Job 1: Count the lines in the rows below that contain the string "трансмиссии", treating uppercase and lowercase letters as different. Give only that number.

Selected excerpt:
# Finally burning a Nub!



## svb (Jan 12, 2008)

*CiCAR Review - Nub Cameroon*

Hey all. Thanks to Jitzy I was able to burn a Nub. This one was the Cameroon and it was very good. I thought the pre-light aroma was very reminiscent of a horse barn (maybe just me?!) but the cigar smoked like a dream. I started it in my car and finished it at Mike's Tampa Humidor. It fell over and the ash broke as I was about to take the picture...Oh well, you get the idea! Sorry if the pics are dark, but only had my Razr camera phone with me 

Thanks again Joe for making this possible!


----------



## Mr. Mojo Risin (Jan 23, 2008)

Nice! I picked up two today and can't wait to smoke them.


----------



## karmaz00 (Dec 5, 2007)

nice nub


----------



## dj5213 (Apr 7, 2008)

sweet Nub!!im still looking forward to having one of those!


----------



## svb (Jan 12, 2008)

dj5213 said:


> sweet Nub!!im still looking forward to having one of those!


Any and all NUB virgins should check out my NUB contest in the contest room!!! Very niiiiiice!


----------



## Chuffy (May 9, 2007)

Congratulations on your Nub acquisition.

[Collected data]
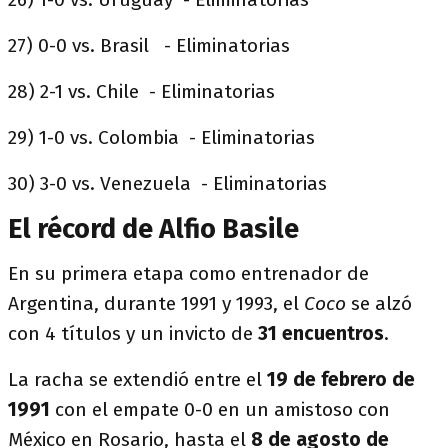
27) 0-0 vs. Brasil - Eliminatorias
28) 2-1 vs. Chile - Eliminatorias
29) 1-0 vs. Colombia - Eliminatorias
30) 3-0 vs. Venezuela - Eliminatorias
El récord de Alfio Basile
En su primera etapa como entrenador de
Argentina, durante 1991 y 1993, el
Coco
se alzó
con 4 títulos y un invicto de
31 encuentros
.
La racha se extendió entre el
19 de febrero de
1991
con el empate 0-0 en un amistoso con
México en Rosario, hasta el
8 de agosto de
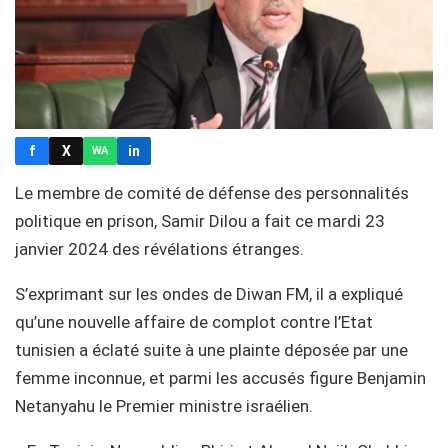
f
X
in
WA
Le membre de comité de défense des personnalités
politique en prison, Samir Dilou a fait ce mardi 23
janvier 2024 des révélations étranges.
S’exprimant sur les ondes de Diwan FM, il a expliqué
qu’une nouvelle affaire de complot contre l’Etat
tunisien a éclaté suite à une plainte déposée par une
femme inconnue, et parmi les accusés figure Benjamin
Netanyahu le Premier ministre israélien.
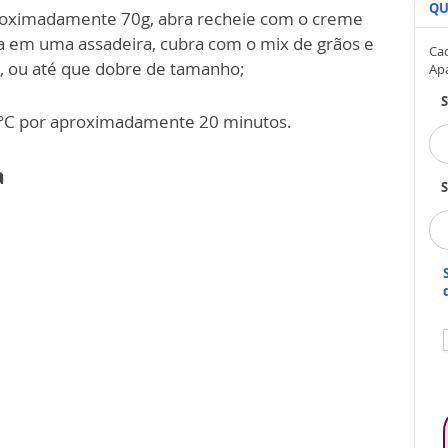
QU
proximadamente 70g, abra recheie com o creme
a em uma assadeira, cubra com o mix de grãos e
Cad
, ou até que dobre de tamanho;
Ap
0°C por aproximadamente 20 minutos.
a
S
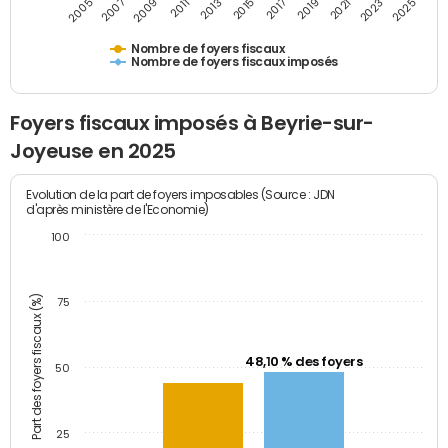
2009
2023
2017
2011
2025
2005
2019
2013
2007
2021
2015
Nombre de foyers fiscaux
Nombre de foyers fiscaux imposés
Foyers fiscaux imposés à Beyrie-sur-
Joyeuse en 2025
Evolution de la part de foyers imposables (Source : JDN
d'après ministère de l'Economie)
100
Part des foyers fiscaux (%)
75
48,10 % des foyers
50
25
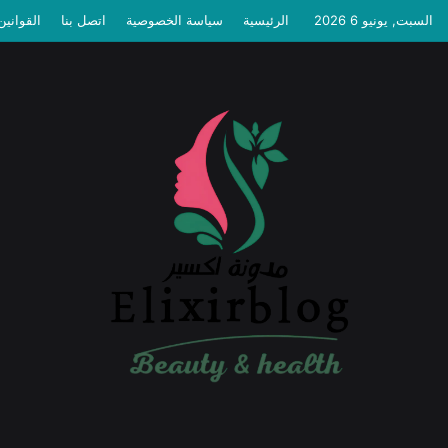
السبت, يونيو 6 2026
الرئيسية
سياسة الخصوصية
اتصل بنا
القوانين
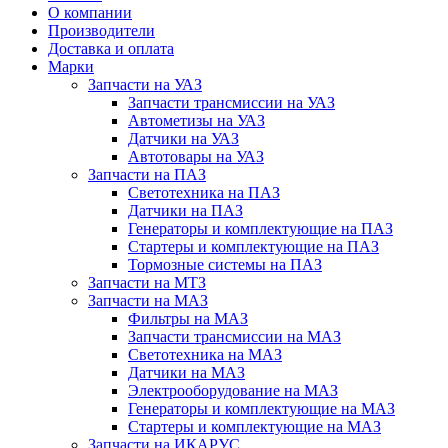
О компании
Производители
Доставка и оплата
Марки
Запчасти на УАЗ
Запчасти трансмиссии на УАЗ
Автометизы на УАЗ
Датчики на УАЗ
Автотовары на УАЗ
Запчасти на ПАЗ
Светотехника на ПАЗ
Датчики на ПАЗ
Генераторы и комплектующие на ПАЗ
Стартеры и комплектующие на ПАЗ
Тормозные системы на ПАЗ
Запчасти на МТЗ
Запчасти на МАЗ
Фильтры на МАЗ
Запчасти трансмиссии на МАЗ
Светотехника на МАЗ
Датчики на МАЗ
Электрооборудование на МАЗ
Генераторы и комплектующие на МАЗ
Стартеры и комплектующие на МАЗ
Запчасти на ИКАРУС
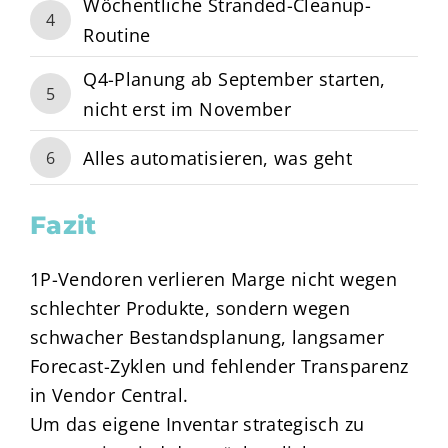
Wöchentliche Stranded-Cleanup-
4
Routine
Q4-Planung ab September starten,
5
nicht erst im November
Alles automatisieren, was geht
6
Fazit
1P-Vendoren verlieren Marge nicht wegen
schlechter Produkte, sondern wegen
schwacher Bestandsplanung, langsamer
Forecast-Zyklen und fehlender Transparenz
in Vendor Central.
Um das eigene Inventar strategisch zu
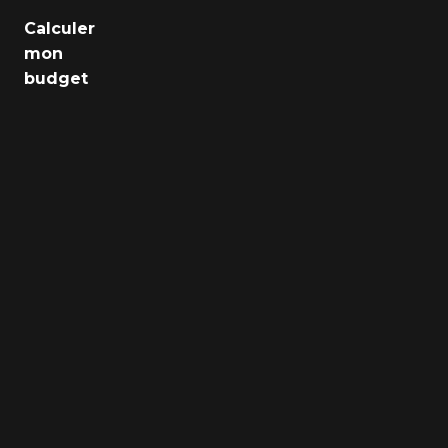
Emploi
Calculer
mon
Santé
budget
Culture
Régions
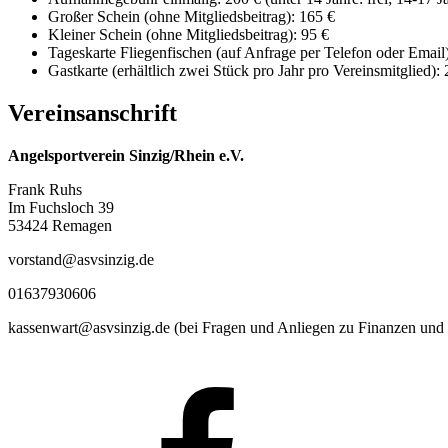
Großer Schein (ohne Mitgliedsbeitrag): 165 €
Kleiner Schein (ohne Mitgliedsbeitrag): 95 €
Tageskarte Fliegenfischen (auf Anfrage per Telefon oder Email)
Gastkarte (erhältlich zwei Stück pro Jahr pro Vereinsmitglied): 
Vereinsanschrift
Angelsportverein Sinzig/Rhein e.V.
Frank Ruhs
Im Fuchsloch 39
53424 Remagen
vorstand@asvsinzig.de
01637930606
kassenwart@asvsinzig.de (bei Fragen und Anliegen zu Finanzen und 
Facebook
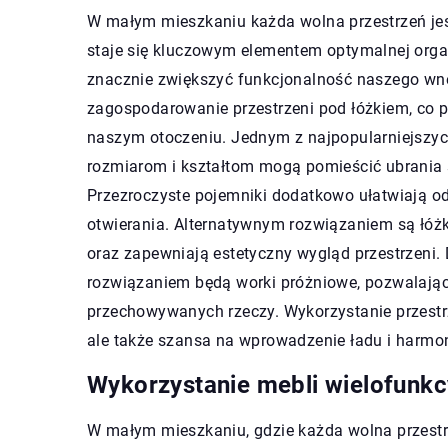
W małym mieszkaniu każda wolna przestrzeń jes
staje się kluczowym elementem optymalnej organ
znacznie zwiększyć funkcjonalność naszego wnęt
zagospodarowanie przestrzeni pod łóżkiem, co 
naszym otoczeniu. Jednym z najpopularniejszych
rozmiarom i kształtom mogą pomieścić ubrania 
Przezroczyste pojemniki dodatkowo ułatwiają od
otwierania. Alternatywnym rozwiązaniem są łóż
oraz zapewniają estetyczny wygląd przestrzeni
rozwiązaniem będą worki próżniowe, pozwalając
przechowywanych rzeczy. Wykorzystanie przestr
ale także szansa na wprowadzenie ładu i harmo
Wykorzystanie mebli wielofunkc
W małym mieszkaniu, gdzie każda wolna przestrz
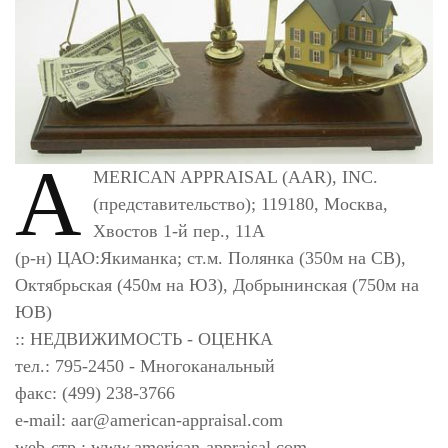
A
MERICAN APPRAISAL (AAR), INC.
(представительство); 119180, Москва,
Хвостов 1-й пер., 11А
(р-н) ЦАО:Якиманка; ст.м. Полянка (350м на СВ),
Октябрьская (450м на ЮЗ), Добрынинская (750м на
ЮВ)
:: НЕДВИЖИМОСТЬ - ОЦЕНКА
тел.: 795-2450 - Многоканальный
факс: (499) 238-3766
e-mail:
aar@american-appraisal.com
web-стр.: www.american-appraisal.com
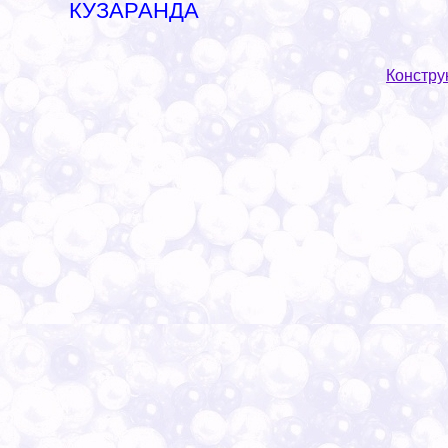
КУЗАРАНДА
Констру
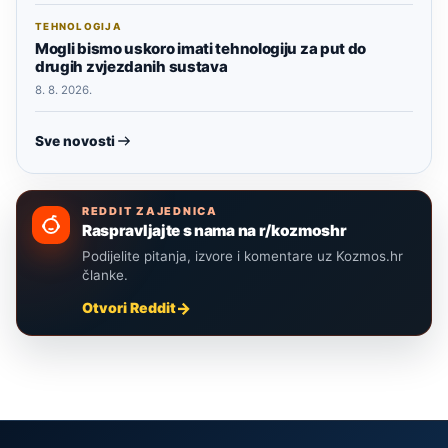
TEHNOLOGIJA
Mogli bismo uskoro imati tehnologiju za put do
drugih zvjezdanih sustava
8. 8. 2026.
Sve novosti
REDDIT ZAJEDNICA
Raspravljajte s nama na r/kozmoshr
Podijelite pitanja, izvore i komentare uz Kozmos.hr
članke.
Otvori Reddit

Job 2: Echo the entire cigar thread above without changing any of it.

Your solution 1: 2

Your solution 2:
# Finally burning a Nub!



## svb (Jan 12, 2008)

*CiCAR Review - Nub Cameroon*

Hey all. Thanks to Jitzy I was able to burn a Nub. This one was the Cameroon and it was very good. I thought the pre-light aroma was very reminiscent of a horse barn (maybe just me?!) but the cigar smoked like a dream. I started it in my car and finished it at Mike's Tampa Humidor. It fell over and the ash broke as I was about to take the picture...Oh well, you get the idea! Sorry if the pics are dark, but only had my Razr camera phone with me 

Thanks again Joe for making this possible!


----------



## Mr. Mojo Risin (Jan 23, 2008)

Nice! I picked up two today and can't wait to smoke them.


----------



## karmaz00 (Dec 5, 2007)

nice nub


----------



## dj5213 (Apr 7, 2008)

sweet Nub!!im still looking forward to having one of those!


----------



## svb (Jan 12, 2008)

dj5213 said:


> sweet Nub!!im still looking forward to having one of those!


Any and all NUB virgins should check out my NUB contest in the contest room!!! Very niiiiiice!


----------



## Chuffy (May 9, 2007)

Congratulations on your Nub acquisition.